In vielen Werken benutzt sie die Technik der französischen Knoten, mit der sie auf ihren Fotos kleine, präzise Knötchen stickte, die farbige Akzente setzen. Plattstiche, mit denen man größere Flächen füllen kann, wandt sie vor allem in The Four Winds an. Die Knoten und Verwebungen öffneten eine neue Bedeutungsebene: Die Masken und Kostüme in The Four Winds stellen Identitätsbewusstsein infrage.
„Wer bist du, wenn du nicht mehr deine Konditionierungen hast, wenn du nicht mehr deine Konventionen hast? Wenn du deinen Job nicht mehr hast, wenn du deine Kleidung nicht mehr hast, wenn du vielleicht deine Familie nicht mehr hast, wenn du dein Haus nicht mehr hast – wer bist du dann noch?“ So erklärt Jeannine Unsen das Werk, dem in der Brick Lane Gallery viel Aufmerksamkeit geschenkt wird. Jeannine plaudert mit einem Mann, der sich als Kunstsammler vorstellt. Er scheint den Kauf einiger der Werke zu erwägen, verlässt kurz die Galerie, um ein Telefongespräch zu führen.
Obwohl die Stickarbeit Jeannine Unsens Nacken und Finger stark beanspruchte, fand sie die Arbeit entspannend. Vielleicht liegt das auch an den bedeutsamen ersten Stichen, die sie legte. Und zwar war das ein Portrait ihrer Freundin, der Cellistin Lisa Berg, die 2017 an den Folgen von Leukämie starb. Die Musikerin hatte Jeannine Unsen gebeten, ein Portrait von ihr im Krankenhaus zu machen. „Also sie gestorben war, schaute ich mir das Foto an und ich hatte plötzlich Lust, ihr einen gestickten Blumenkranz aufzusetzen,“ so die Fotografin.
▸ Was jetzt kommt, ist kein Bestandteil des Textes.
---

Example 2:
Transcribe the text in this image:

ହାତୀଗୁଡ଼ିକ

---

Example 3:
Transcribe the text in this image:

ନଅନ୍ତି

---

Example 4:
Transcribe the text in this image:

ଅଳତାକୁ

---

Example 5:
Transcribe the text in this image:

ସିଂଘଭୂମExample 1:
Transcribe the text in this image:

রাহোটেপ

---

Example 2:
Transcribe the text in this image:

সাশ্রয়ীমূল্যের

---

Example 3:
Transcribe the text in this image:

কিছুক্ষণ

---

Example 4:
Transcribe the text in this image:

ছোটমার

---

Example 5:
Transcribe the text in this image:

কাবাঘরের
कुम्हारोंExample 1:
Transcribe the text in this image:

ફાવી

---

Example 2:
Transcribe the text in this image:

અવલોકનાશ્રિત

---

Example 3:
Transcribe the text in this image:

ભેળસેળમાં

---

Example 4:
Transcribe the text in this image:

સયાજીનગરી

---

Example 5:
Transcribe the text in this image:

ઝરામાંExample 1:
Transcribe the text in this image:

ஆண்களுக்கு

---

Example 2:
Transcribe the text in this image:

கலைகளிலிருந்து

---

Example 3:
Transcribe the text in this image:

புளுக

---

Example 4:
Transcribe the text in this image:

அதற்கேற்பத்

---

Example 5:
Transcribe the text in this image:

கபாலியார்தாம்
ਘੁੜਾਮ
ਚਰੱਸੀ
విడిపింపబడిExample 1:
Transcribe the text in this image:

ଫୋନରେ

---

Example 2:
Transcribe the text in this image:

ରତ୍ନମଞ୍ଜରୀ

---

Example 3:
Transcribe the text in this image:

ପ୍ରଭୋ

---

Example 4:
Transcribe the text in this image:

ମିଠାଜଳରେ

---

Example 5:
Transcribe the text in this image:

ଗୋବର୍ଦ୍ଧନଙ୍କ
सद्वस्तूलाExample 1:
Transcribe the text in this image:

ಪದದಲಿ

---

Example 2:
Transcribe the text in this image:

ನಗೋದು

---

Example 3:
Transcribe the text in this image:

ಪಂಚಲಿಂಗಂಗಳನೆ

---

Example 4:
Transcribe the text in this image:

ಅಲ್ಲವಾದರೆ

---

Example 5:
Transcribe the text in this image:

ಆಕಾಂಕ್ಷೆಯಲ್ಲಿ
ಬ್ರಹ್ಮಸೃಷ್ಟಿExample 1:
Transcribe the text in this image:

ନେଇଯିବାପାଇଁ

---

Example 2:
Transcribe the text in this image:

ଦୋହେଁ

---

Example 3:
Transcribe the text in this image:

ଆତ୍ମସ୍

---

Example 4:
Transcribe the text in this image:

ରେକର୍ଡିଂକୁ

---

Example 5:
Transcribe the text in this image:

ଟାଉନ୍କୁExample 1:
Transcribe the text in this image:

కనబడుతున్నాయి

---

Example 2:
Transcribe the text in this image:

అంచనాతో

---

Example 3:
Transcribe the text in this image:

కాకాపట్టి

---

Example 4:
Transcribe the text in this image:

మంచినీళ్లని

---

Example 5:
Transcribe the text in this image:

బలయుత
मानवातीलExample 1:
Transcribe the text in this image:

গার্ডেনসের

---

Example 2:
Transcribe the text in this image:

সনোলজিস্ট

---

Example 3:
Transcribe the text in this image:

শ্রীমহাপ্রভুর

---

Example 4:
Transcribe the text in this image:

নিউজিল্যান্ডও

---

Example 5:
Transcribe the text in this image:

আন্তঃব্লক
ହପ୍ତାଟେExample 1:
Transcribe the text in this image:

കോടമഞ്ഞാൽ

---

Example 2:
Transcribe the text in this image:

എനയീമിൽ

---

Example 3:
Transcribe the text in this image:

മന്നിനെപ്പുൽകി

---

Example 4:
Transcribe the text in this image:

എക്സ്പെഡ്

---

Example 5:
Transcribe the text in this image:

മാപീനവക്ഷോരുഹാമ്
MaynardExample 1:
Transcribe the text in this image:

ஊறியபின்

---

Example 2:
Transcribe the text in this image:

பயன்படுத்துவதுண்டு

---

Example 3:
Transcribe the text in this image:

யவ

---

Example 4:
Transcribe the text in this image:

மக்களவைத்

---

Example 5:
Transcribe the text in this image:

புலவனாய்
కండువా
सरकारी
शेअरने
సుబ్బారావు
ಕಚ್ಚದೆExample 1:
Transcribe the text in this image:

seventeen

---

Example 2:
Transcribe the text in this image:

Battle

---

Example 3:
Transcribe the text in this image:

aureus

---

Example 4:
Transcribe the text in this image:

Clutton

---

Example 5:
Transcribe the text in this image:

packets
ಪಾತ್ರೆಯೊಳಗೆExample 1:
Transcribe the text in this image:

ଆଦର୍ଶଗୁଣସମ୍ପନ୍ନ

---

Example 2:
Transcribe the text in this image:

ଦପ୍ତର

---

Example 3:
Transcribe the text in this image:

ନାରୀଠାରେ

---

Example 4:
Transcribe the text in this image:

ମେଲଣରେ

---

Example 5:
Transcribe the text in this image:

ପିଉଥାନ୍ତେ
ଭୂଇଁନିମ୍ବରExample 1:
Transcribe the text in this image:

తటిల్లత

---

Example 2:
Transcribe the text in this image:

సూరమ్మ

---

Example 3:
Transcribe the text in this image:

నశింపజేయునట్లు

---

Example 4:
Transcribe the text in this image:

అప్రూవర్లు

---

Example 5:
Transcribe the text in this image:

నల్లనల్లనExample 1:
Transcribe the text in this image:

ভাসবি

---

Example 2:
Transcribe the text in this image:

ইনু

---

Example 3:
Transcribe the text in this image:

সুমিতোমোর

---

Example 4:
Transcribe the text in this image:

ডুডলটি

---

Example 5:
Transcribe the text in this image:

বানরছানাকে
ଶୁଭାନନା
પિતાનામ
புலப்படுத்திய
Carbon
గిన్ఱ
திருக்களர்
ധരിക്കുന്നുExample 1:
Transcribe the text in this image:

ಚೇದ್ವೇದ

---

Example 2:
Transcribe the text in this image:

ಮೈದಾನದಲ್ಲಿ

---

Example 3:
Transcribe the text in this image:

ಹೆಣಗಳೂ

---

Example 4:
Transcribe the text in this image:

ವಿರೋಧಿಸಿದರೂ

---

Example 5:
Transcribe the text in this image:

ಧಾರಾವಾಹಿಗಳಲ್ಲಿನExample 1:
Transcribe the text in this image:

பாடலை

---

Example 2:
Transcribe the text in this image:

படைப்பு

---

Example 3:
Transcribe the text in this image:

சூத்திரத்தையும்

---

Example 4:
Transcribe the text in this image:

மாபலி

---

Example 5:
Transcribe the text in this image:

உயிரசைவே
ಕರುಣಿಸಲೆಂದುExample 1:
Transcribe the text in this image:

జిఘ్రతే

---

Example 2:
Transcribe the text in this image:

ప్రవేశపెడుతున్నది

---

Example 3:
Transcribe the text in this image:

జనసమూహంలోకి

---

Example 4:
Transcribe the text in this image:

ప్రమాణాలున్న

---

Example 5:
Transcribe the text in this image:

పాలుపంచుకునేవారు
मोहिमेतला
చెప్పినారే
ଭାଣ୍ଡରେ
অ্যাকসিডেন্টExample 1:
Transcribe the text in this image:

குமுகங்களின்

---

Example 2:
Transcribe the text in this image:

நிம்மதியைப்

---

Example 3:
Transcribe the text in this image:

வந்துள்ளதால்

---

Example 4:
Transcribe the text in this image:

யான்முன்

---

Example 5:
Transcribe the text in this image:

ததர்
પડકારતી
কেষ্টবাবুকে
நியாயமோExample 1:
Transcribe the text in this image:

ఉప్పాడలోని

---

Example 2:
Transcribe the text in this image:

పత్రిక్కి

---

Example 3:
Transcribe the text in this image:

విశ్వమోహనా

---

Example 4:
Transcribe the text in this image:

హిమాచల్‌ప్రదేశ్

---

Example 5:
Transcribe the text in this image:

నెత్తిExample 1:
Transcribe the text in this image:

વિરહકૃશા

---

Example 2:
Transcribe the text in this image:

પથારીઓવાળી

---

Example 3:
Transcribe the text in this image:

Es folgte ein autodidaktisches Eintauchen in die Welt der Stickerei, bei der Youtube Videos und auch die Kenntnisse von “Tanten” weiterhalfen. Der Austausch mit Frauen war schon immer Leitfaden in Jeannine Unsens Kunst, nun wurde er auch Teil ihrer Entwicklung als Künstlerin.
Zukünftig will sich die Fotografin mit einem universellen Thema beschäftigen. Sie recherchiert gerade für ein Projekt, das sich mit hormonellen und psychischen Transitionen der Frau beschäftigt. „Ich finde es schrecklich, dieses Narrativ, das man immer hört, dass Frauen in Reportagen sagen, sie hätten das Gefühl, zu verschwinden, nicht mehr gesehen zu werden,“ so Jeannine Unsen. Die körperlichen Symptome von Peri-menopause sind in der Medizin weitreichender erkundet als die psychischen Veränderungen, mit der sich Jeannine Unsen beschäftigt. Ihre Motivation ist es, eine Einladung zu schaffen, „diese bestimmte Lebenszeit anders zu erleben, und zu verstehen, dass man mit einer ganzen neuen Kraft aus ihr herauskommt,” so die Fotografin. Sie hofft, mit dem neuen Werk auch junge Frauen anzusprechen, ihnen Eindrücke zu vermitteln über einen Lebensabschnitt, der in der Gesellschaft immer noch unzureichend – und oft herablassend - thematisiert wird.
Wie genau das neue Werk aussehen wird, wird sich noch herausstellen. Gewusst ist jedoch, dass es im Herbst eine Ausstellung im Düdelinger Centre d‘Art Nei Liicht geben wird.
In London ist es zum Verkauf zweier Werke gekommen. Der Kunstsammler hatte knallhart verhandelt, doch es wurde ein Kompromiss gefunden. Jeannine Unsen ist sichtlich erfreut.